Mais, ce qu’il y avait de pis, c’est que Jenni avait des dettes par-dessus les oreilles ; il les payait d’une étrange façon. Un de ses créanciers était venu le jour même lui demander cent guinées pendant que nous étions en parlement. Le beau Jenni, qui jusque-là paraissait très-doux et très-poli, s’était battu avec lui, et lui avait donné pour tout paiement un bon coup d’épée. On craignait que le blessé n’en mourût : Jenni allait être mis en prison et risquait d’être pendu, malgré la protection de milord Peterborough.


CHAPITRE V.

ON VEUT MARIER JENNI.


Il nous souvient, mon cher ami, de la douleur et de l’indignation qu’avait ressenties le vénérable Freind quand il apprit que son cher Jenni était à Barcelone dans les prisons du saint-office ; croyez qu’il fut saisi d’un plus violent transport en apprenant les déportements de ce malheureux enfant, ses débauches, ses dissipations, sa manière de payer ses créanciers, et son danger d’être pendu. Mais Freind se contint.
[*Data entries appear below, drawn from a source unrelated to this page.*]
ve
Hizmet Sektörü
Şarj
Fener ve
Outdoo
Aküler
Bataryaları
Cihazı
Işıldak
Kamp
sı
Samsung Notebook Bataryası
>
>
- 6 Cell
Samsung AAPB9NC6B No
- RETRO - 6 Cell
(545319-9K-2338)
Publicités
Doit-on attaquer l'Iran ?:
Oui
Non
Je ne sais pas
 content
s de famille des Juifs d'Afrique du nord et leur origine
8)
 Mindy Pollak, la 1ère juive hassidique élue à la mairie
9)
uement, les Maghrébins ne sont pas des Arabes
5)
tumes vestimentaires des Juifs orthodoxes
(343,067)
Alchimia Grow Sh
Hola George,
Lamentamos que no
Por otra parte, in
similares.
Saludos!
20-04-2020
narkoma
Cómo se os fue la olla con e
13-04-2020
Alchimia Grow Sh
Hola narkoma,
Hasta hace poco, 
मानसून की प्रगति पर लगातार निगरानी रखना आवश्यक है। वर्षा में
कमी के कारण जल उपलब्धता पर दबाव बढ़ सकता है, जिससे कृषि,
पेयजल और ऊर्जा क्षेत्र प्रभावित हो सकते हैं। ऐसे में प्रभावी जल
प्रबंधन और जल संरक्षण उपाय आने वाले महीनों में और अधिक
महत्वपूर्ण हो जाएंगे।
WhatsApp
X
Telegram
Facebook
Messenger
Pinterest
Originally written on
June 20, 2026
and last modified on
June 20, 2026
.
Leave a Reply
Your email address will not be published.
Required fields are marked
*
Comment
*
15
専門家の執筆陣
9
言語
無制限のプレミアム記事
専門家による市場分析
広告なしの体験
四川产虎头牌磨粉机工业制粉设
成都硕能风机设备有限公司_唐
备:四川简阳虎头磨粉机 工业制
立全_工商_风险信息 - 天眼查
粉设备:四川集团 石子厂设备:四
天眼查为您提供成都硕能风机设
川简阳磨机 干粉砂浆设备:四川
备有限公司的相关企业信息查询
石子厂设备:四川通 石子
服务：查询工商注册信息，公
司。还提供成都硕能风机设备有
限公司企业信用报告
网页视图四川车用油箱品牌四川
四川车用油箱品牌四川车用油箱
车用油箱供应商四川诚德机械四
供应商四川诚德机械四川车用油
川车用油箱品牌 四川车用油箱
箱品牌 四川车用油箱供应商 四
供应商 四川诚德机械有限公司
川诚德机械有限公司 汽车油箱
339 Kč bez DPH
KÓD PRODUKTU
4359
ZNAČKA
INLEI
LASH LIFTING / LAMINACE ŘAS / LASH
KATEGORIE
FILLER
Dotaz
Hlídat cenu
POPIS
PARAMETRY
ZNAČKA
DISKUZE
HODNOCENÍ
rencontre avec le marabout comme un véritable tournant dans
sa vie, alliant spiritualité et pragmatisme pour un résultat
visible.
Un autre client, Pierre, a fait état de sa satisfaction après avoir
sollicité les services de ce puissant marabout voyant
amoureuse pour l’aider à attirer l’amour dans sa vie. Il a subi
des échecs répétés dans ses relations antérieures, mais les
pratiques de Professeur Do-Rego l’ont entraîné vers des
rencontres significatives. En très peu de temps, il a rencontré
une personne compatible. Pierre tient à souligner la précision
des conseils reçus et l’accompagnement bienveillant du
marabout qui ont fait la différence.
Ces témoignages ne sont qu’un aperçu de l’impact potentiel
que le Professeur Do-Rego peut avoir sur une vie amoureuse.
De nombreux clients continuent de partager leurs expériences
C’est une chose étonnante que l’empire de cet excellent homme sur lui-même. Sa raison commande à son cœur, comme un bon maître à un bon domestique. Il fait tout à propos, et agit prudemment avec autant de célérité que les imprudents se déterminent. « Il n’est pas temps, dit-il, de prêcher Jenni ; il faut le tirer du précipice. »

Vous saurez que notre ami avait touché la veille une très-grosse somme de la succession de George Hubert, son oncle. Il va chercher lui-même notre grand chirurgien Cheselden[2]. Nous le trouvons heureusement, nous allons ensemble chez le créancier blessé. M. Freind fait visiter sa plaie, elle n’était pas mortelle.

  1. Warburton, évêque de Glocester, auteur d’un livre intitulé la Légation de Moïse : il en est beaucoup question dans plusieurs ouvrages de M. de Voltaire, contre qui Warburton a écrit avec ce ton de supériorité que les érudits, qui ne savent que ce qu’ont pensé les autres, ne manquent jamais de prendre avec les hommes de génie. (K.)
  2. Voyez ce que Voltaire dit du Cheselden, tomes XVIII, page 404 ; XX, page 504 ; et dans le tome XIV, le chapitre xxxiii du Siècle de Louis XIV.